Last year, the City Council approved a 6.6 percent “deficit reduction surcharge,” bringing the total tax increase for the year to 14.5 percent. The $83.4 million budget the council approved in May for fiscal 2013-14 includes a 1.5 percent tax increase, which is below the state’s tax cap of 2.19 percent.

Mandel and his running mates attributed the increases to “the extreme financial mismanagement that the prior administration kept secret from residents.” They insist that the city is in much better financial condition than it was two years ago, when they took over, after four years of Republican “mismanagement.” The city lifted its declaration of a fiscal crisis last month, after Moody’s Investors Service revised its Baa3 credit rating outlook from negative to stable, citing the current administration’s “improved financial controls and policies leading to two balanced budgets.”

Mandel also said that the recently approved contract with the PBA — a compounded 22.7 percent increase that includes five years of retroactive pay and incremental hikes through fiscal year 2014 — brought an end to years of costly contract negotiations. Last year, the City Council voted to give an arbitrator the authority to decide on a seven-year deal, retroactive to 2008 and running through June 30, 2015.

“We came in after the CSEA was awarded their contract and the PBA contract was decided by an arbitrator,” Mandel said.

In a statement, Franceschini, Jachniewicz and Walsh emphasized that they are not anti-union, but that elected officials should not be beholden to any special interest group. “We have seen too many sweetheart deals that have been made at the taxpayers’ expense,” the statement said. “We are running as independent, reform-minded candidates and as such we feel it’s important to take this position for the residents of the city.”

They told the Herald that they are committed to the city’s recovery. If elected, they said, they would evaluate the city’s post-storm projects, and they criticized the administration for placing too much emphasis on the boardwalk instead of critical infrastructure, saying that the city is not prepared for another major storm.

**Data records:**
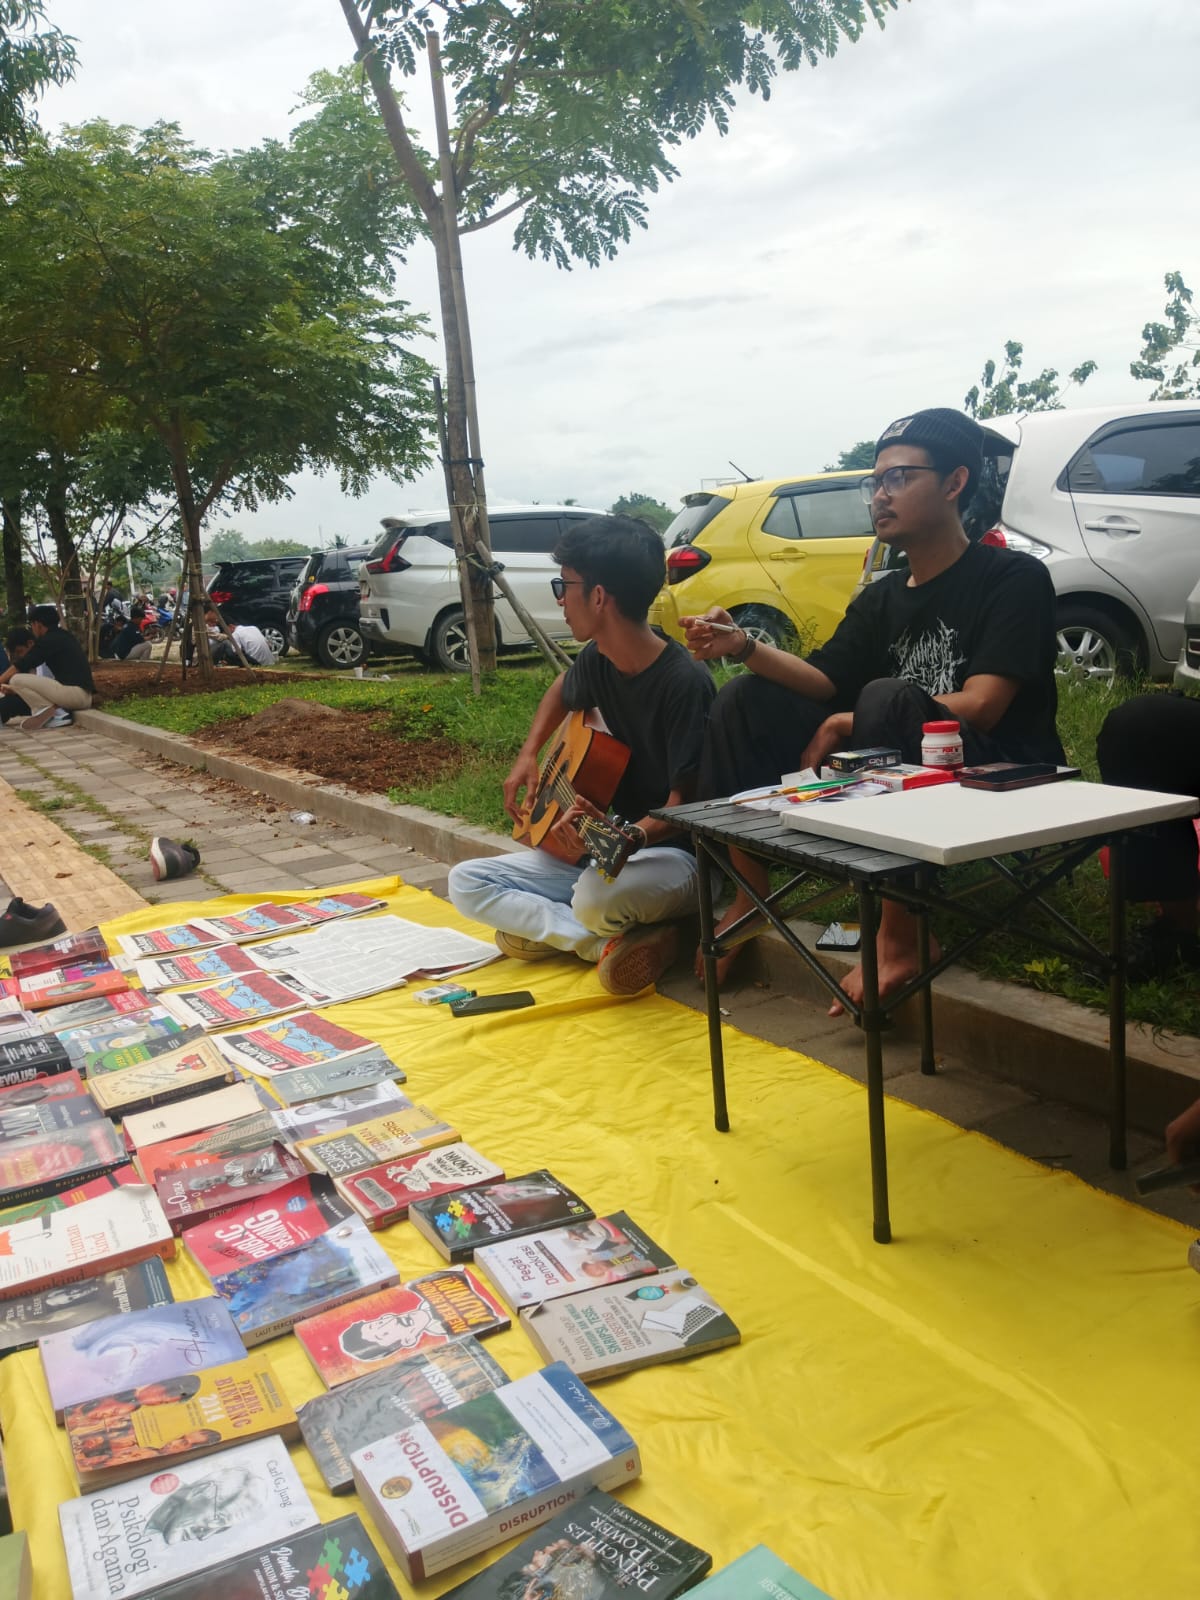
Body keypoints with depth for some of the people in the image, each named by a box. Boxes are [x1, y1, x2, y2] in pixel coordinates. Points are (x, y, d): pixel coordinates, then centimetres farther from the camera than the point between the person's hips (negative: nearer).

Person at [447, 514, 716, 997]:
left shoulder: (685, 682, -22)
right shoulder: (597, 659, -1)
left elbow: (684, 804, -20)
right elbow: (563, 692, 25)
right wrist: (528, 755, 12)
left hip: (671, 854, -8)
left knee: (596, 894, -41)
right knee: (466, 882, -5)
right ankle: (613, 943, -13)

**Exercises:**
1. From the article on the city's finances, copy the stretch from "Mandel also said" through "June 30, 2015.".
2. Turn the paragraph of the article on the city's finances that begins "Mandel also said that the recently approved contract" into a short bulleted list that keeps its main facts.
The listing is separate material and has no connection to the article on the city's finances.

**Outputs by task:**
1.
Mandel also said that the recently approved contract with the PBA — a compounded 22.7 percent increase that includes five years of retroactive pay and incremental hikes through fiscal year 2014 — brought an end to years of costly contract negotiations. Last year, the City Council voted to give an arbitrator the authority to decide on a seven-year deal, retroactive to 2008 and running through June 30, 2015.

2.
- Mandel said the recently approved PBA contract ended years of costly contract negotiations.
- The contract is a compounded 22.7 percent increase, with five years of retroactive pay and incremental hikes through fiscal year 2014.
- Last year, the City Council voted to let an arbitrator decide on a seven-year deal, retroactive to 2008 and running through June 30, 2015.